REQUIRED WORK: Ignoring the pictures, repeat every entry below exactly as it appears.
BEGIN ENTRIES SHOWN
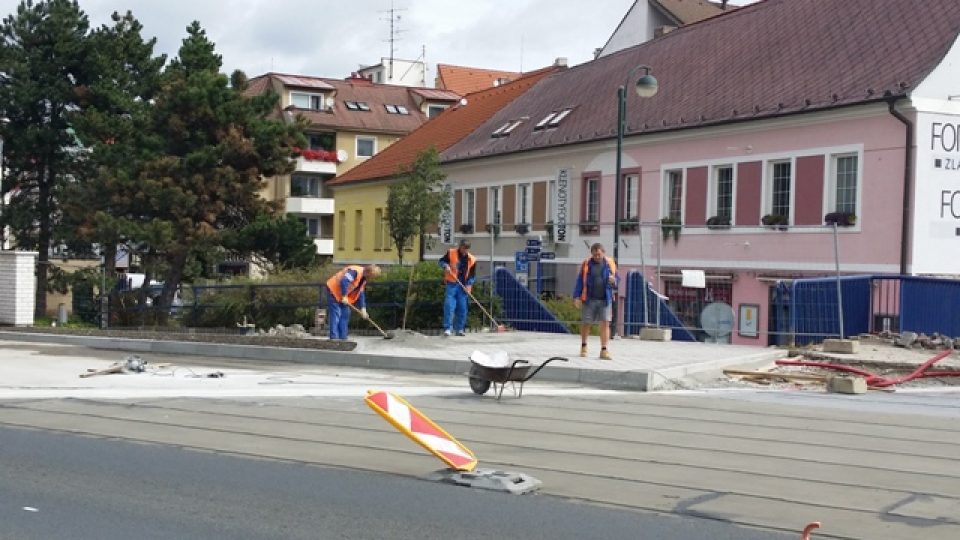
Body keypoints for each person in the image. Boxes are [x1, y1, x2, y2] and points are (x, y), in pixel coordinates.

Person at [572, 243, 619, 360]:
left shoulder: (610, 263)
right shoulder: (587, 264)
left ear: (603, 253)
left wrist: (614, 281)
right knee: (586, 323)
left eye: (599, 254)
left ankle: (604, 350)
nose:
END ENTRIES SHOWN
THE COMPLETED TASK:
Body keypoints for each person in the image. Boxes are [x1, y1, x2, y2] and points are (x, y), in pixel coordinates.

Person at [572, 243, 619, 360]:
left shoulder: (610, 263)
right shoulder: (587, 264)
left ear: (603, 253)
left wrist: (614, 281)
right knee: (586, 323)
left eye: (599, 254)
left ankle: (604, 350)
nose:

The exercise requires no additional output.